Manjot's An Ovarian Woolgathering, and When a Tree Grew Out of Her Womb were part of this exhibition.
Where Shall We Plant The Placenta? is the title of a group exhibition The Tale of a Tub, which is a space for Contemporary Art and Culture in Rotterdam curated by Julia Geerlings. The group exhibition compares motherhood with ecology, and establishes connections between the two through mutual notions of nurturing and caring. The placenta is anatomically designed to nourish and protect the baby, containing hormones required for pregnancy and breastfeeding.
Particularly in western countries, it is common practice for a number of hospitals and healthcare facilities to dispose of the placenta as medical waste, however, an alternate choice is to keep it for certain traditional practices, rituals, stem cell research and production, as well as for holistic and alternative medicine purposes. The placenta can be kept in the freezer until it’s turned into capsules to swallow or to be buried in a special place as a way of connecting the baby to a specific land and heritage. But what to do when you live in a city without a garden or displaced from your land and heritage? Then the question arises — Where shall we plant the placenta?
Manjot's painting, While She Gave Birth to an Ecosystem was part of this enxhibition.

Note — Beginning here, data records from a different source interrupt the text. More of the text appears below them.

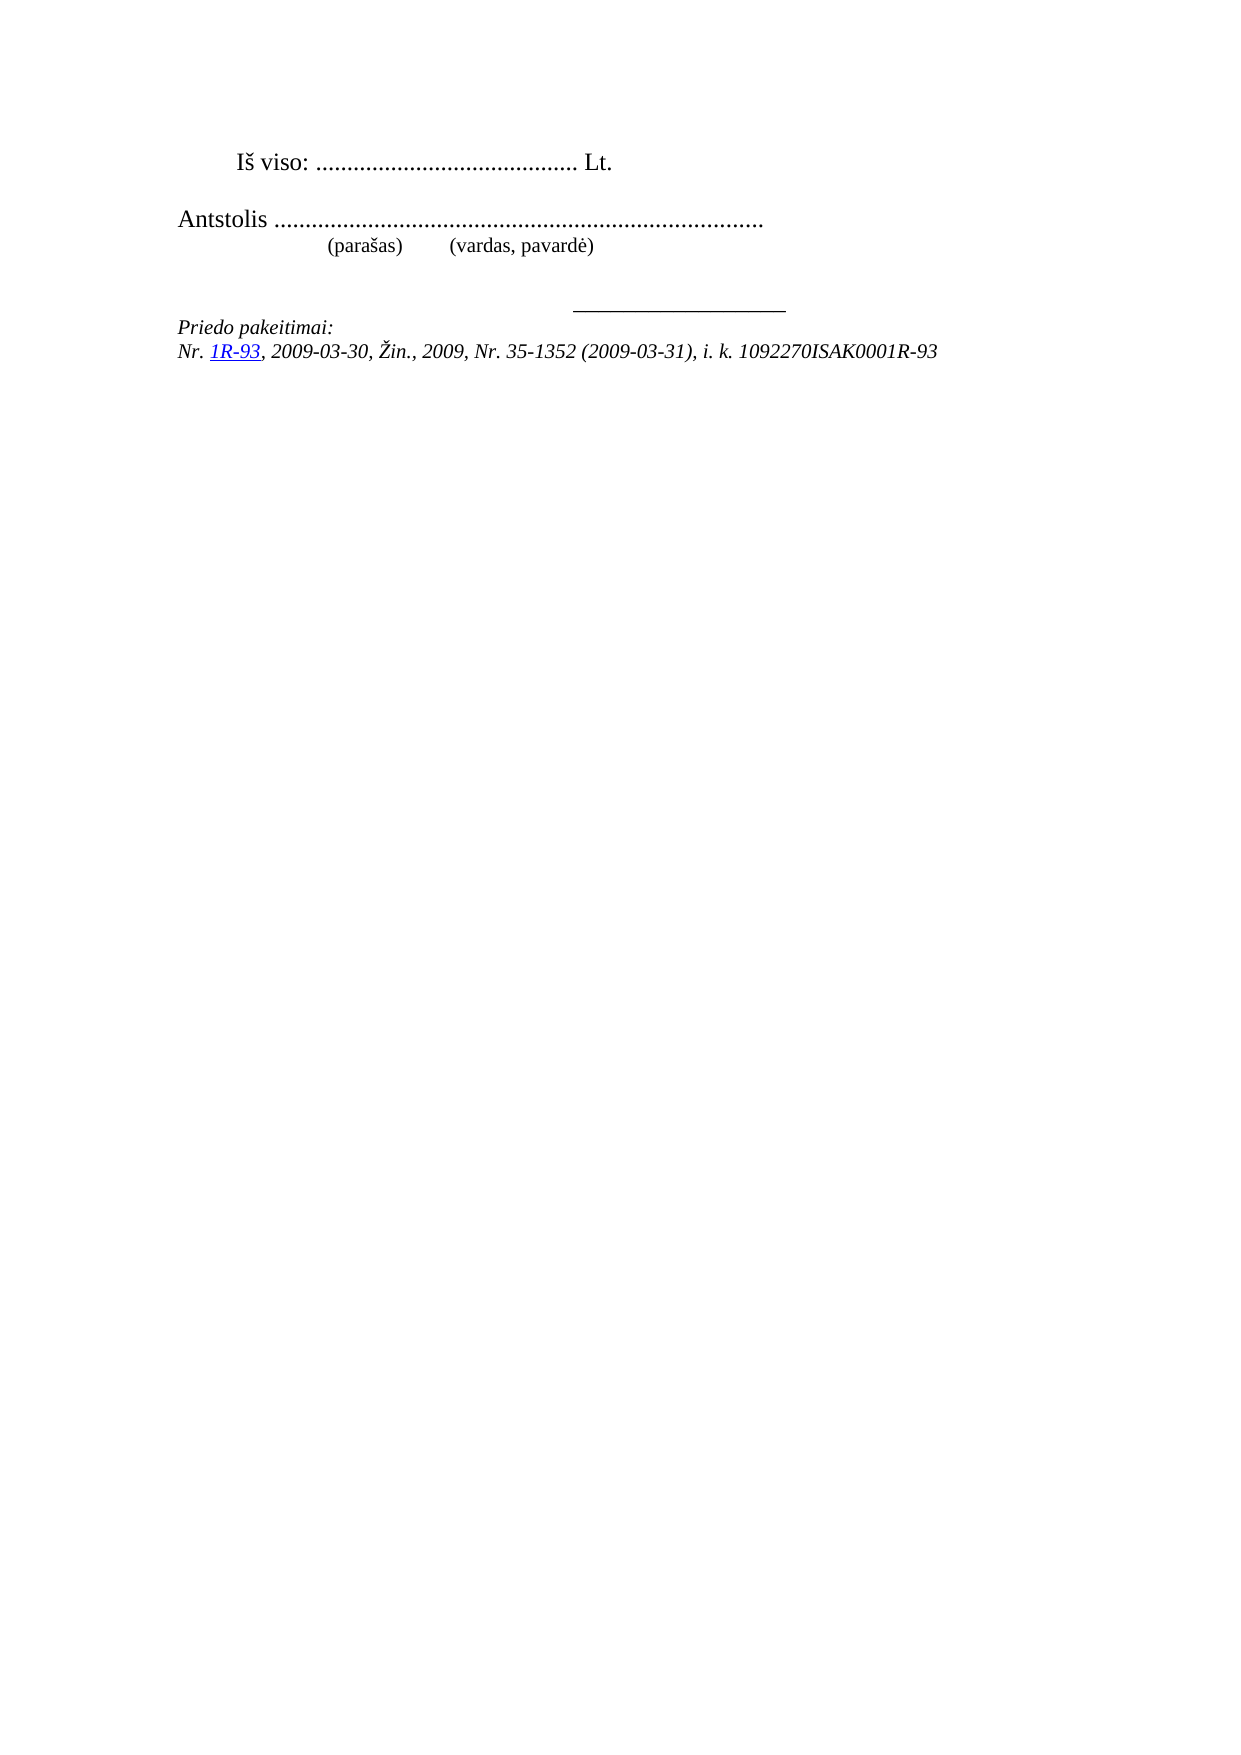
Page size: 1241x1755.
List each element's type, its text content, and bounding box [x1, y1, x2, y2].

text (parašas) (vardas, pavardė) [177, 233, 1181, 257]
text _________________ [177, 286, 1181, 315]
text Iš viso: .......................................... Lt. [177, 147, 1181, 176]
text Priedo pakeitimai: [177, 315, 1181, 339]
text Antstolis [177, 204, 1181, 233]
text Nr. 1R-93, 2009-03-30, Žin., 2009, Nr. 35-1352 (2009-03-31), i. k. 1092270ISAK0001R-93 [177, 339, 1181, 363]
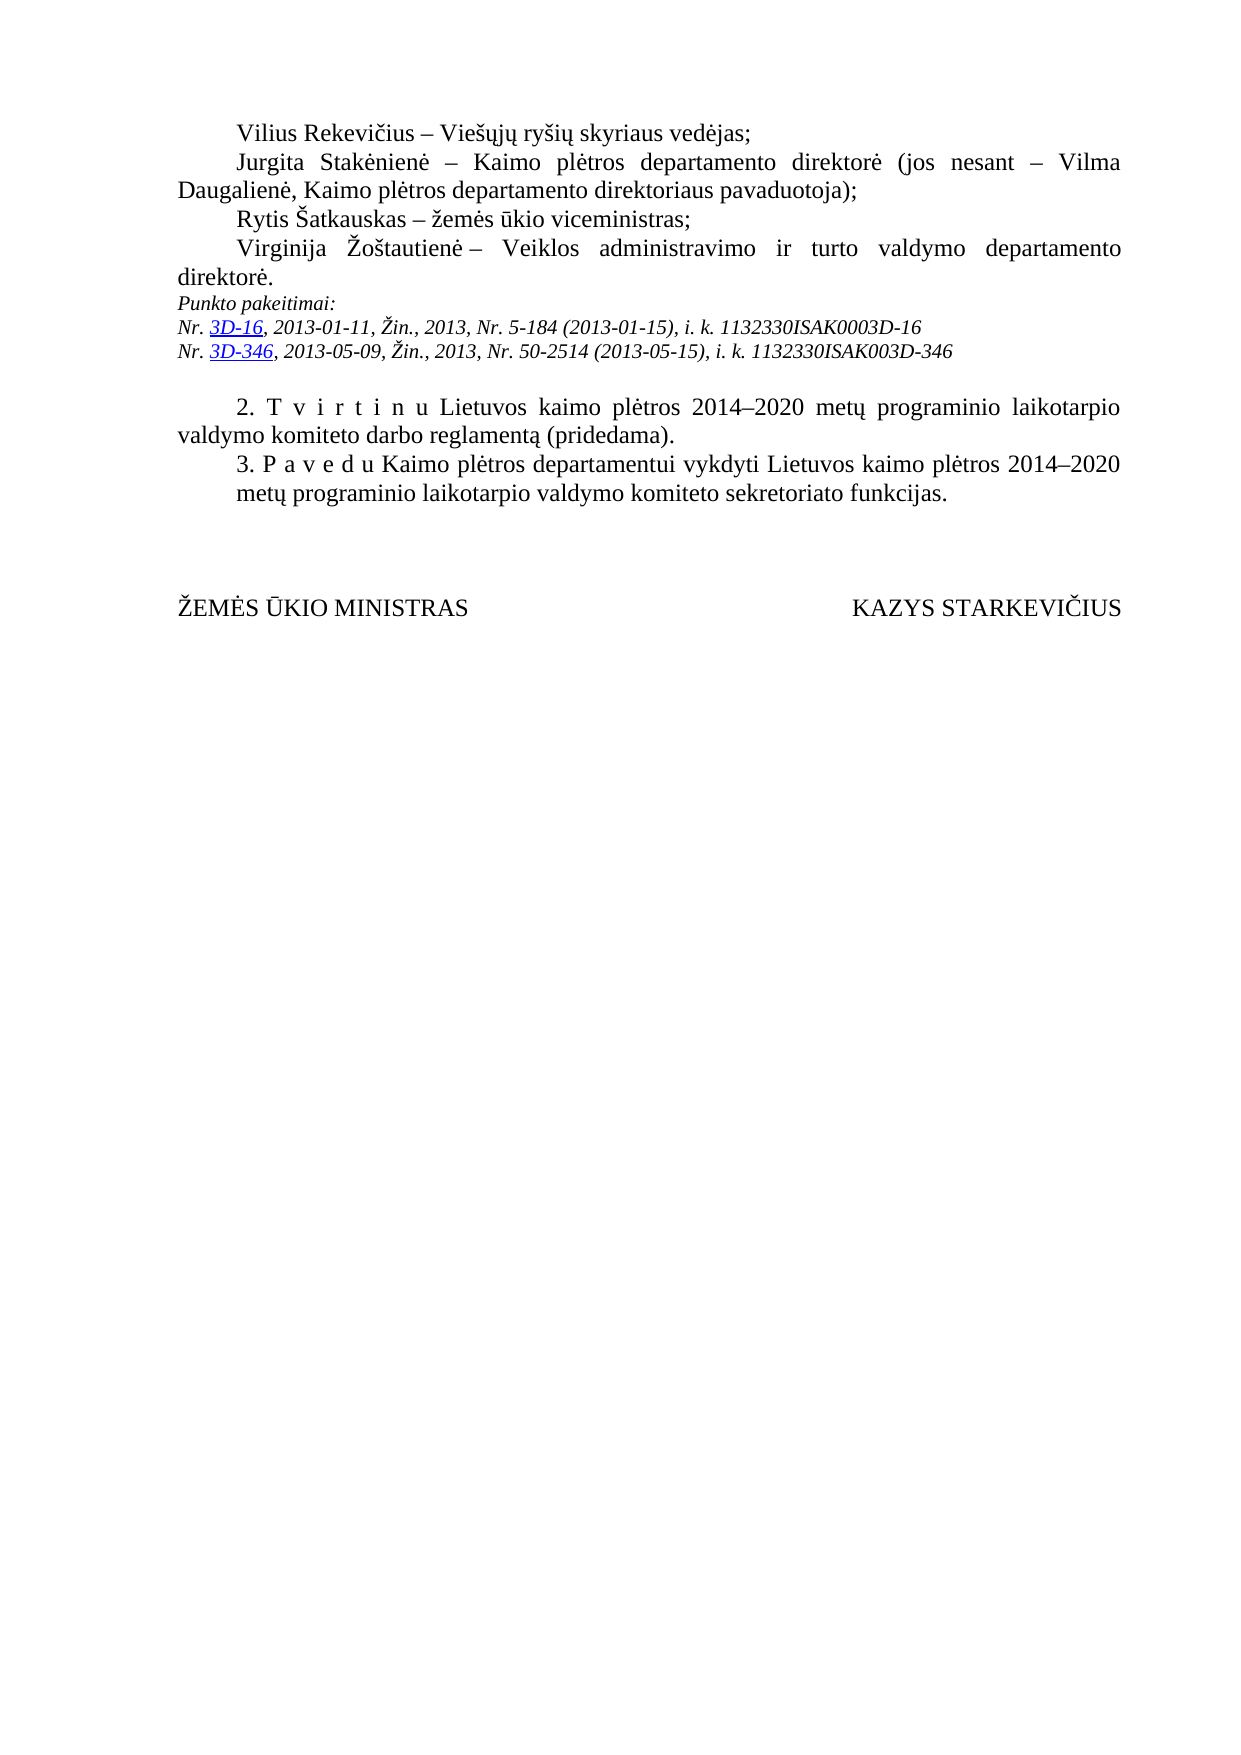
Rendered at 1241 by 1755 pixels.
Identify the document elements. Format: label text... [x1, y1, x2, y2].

text Žemės ūkio ministras Kazys Starkevičius [177, 593, 1122, 622]
text Nr. 3D-16, 2013-01-11, Žin., 2013, Nr. 5-184 (2013-01-15), i. k. 1132330ISAK0003D-16 [177, 315, 1122, 339]
text Jurgita Stakėnienė – Kaimo plėtros departamento direktorė (jos nesant – Vilma Daugalienė, Kaimo plėtros departamento direktoriaus pavaduotoja); [177, 147, 1122, 204]
text Rytis Šatkauskas – žemės ūkio viceministras; [177, 204, 1122, 233]
text Virginija Žoštautienė – Veiklos administravimo ir turto valdymo departamento direktorė. [177, 233, 1122, 291]
text 2. T v i r t i n u Lietuvos kaimo plėtros 2014–2020 metų programinio laikotarpio valdymo komiteto darbo reglamentą (pridedama). [177, 392, 1122, 449]
text Vilius Rekevičius – Viešųjų ryšių skyriaus vedėjas; [177, 118, 1122, 147]
text 3. P a v e d u Kaimo plėtros departamentui vykdyti Lietuvos kaimo plėtros 2014–2020 metų programinio laikotarpio valdymo komiteto sekretoriato funkcijas. [236, 449, 1122, 507]
text Nr. 3D-346, 2013-05-09, Žin., 2013, Nr. 50-2514 (2013-05-15), i. k. 1132330ISAK003D-346 [177, 339, 1122, 363]
text Punkto pakeitimai: [177, 291, 1122, 315]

Manjot's works are intimate worlds encompassing the anthropology of wonder and awe. Inventing fiction from mythology and the natural world, they offers powerful tools to demodernize the existing dualist constructs of nature and culture, raising questions concerning power and agency. Cross-pollinating ancient mythologies, the artist counter narrates iconic motifs & attributes, & sets them in juxtaposition with one another, to allow opportunities for critical reflection. Threaded throughout are revelations of sexuality, fecundity, kinship, and freedom to rethink the meaning of motherhood and femininity in present times.